### Records from a collection
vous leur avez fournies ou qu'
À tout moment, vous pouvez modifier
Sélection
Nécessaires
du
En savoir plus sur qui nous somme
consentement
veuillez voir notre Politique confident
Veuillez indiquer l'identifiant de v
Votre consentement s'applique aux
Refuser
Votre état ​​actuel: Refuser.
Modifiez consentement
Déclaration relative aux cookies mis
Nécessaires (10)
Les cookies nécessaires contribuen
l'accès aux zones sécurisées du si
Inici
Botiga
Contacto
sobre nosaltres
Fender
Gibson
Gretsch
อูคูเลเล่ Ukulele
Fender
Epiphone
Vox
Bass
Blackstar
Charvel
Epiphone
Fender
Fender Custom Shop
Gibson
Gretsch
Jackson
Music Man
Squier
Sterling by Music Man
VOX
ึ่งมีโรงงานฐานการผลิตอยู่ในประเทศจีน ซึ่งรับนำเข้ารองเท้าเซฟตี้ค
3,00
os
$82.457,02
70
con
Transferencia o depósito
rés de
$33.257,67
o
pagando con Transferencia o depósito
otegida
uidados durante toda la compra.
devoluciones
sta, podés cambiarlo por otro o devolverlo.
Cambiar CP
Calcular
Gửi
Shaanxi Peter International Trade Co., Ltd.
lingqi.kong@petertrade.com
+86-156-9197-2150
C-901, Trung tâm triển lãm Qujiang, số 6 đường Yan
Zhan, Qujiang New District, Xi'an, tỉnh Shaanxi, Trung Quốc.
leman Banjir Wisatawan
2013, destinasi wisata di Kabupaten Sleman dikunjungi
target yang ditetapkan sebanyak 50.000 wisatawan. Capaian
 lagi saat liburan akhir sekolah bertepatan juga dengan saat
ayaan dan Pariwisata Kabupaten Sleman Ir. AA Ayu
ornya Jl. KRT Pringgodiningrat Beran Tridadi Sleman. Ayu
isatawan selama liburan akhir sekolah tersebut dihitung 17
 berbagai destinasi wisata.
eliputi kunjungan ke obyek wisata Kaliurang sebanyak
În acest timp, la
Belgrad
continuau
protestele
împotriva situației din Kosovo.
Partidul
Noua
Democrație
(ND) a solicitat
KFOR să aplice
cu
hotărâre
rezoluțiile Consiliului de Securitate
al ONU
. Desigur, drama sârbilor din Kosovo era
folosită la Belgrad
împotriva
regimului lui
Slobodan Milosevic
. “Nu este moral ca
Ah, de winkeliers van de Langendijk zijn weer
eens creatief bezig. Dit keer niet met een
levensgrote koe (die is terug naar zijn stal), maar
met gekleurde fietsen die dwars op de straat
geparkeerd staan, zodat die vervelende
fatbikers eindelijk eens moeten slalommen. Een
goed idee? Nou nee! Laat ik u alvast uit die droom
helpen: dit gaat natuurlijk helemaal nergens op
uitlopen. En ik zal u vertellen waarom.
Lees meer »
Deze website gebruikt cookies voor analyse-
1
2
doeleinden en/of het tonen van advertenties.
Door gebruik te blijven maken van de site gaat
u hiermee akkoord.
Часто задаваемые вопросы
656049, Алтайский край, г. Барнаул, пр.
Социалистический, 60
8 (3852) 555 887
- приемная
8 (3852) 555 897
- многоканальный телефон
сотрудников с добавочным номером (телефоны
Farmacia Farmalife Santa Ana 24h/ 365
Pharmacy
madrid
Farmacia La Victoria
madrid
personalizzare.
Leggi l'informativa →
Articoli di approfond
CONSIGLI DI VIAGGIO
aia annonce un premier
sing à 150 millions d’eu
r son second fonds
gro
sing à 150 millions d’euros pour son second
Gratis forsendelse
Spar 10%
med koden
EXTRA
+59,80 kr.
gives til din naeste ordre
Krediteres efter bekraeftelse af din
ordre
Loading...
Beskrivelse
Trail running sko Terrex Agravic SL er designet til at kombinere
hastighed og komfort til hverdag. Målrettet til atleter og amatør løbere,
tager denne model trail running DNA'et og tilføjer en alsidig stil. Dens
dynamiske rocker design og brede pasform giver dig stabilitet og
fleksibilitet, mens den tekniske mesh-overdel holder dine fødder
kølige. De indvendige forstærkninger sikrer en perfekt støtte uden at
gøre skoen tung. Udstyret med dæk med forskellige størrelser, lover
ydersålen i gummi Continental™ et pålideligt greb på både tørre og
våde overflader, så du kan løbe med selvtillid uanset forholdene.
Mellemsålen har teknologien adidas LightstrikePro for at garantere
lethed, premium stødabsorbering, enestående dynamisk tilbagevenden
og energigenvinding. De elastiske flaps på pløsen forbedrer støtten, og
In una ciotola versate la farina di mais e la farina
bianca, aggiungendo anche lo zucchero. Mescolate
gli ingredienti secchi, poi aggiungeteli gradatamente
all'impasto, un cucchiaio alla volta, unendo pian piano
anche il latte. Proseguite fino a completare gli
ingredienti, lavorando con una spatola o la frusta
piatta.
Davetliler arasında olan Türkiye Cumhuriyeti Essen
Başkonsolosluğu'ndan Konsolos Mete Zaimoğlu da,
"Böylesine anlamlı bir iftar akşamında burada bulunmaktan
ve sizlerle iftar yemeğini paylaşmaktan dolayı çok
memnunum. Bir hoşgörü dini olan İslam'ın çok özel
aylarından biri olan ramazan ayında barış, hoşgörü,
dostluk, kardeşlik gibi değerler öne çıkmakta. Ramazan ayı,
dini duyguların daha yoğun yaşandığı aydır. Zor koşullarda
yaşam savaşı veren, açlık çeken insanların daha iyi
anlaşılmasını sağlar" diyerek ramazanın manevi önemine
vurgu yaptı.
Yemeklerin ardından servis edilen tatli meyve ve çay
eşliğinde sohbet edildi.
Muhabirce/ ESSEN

### Exercise prompt
The lines above starting at the one that contains "ayaan dan Pariwisata" and ending at the one that contains "eliputi kunjungan ke" must be transcribed exactly, and no other lines may appear.

### Output for this exercise
ayaan dan Pariwisata Kabupaten Sleman Ir. AA Ayu
ornya Jl. KRT Pringgodiningrat Beran Tridadi Sleman. Ayu
isatawan selama liburan akhir sekolah tersebut dihitung 17
 berbagai destinasi wisata.
eliputi kunjungan ke obyek wisata Kaliurang sebanyak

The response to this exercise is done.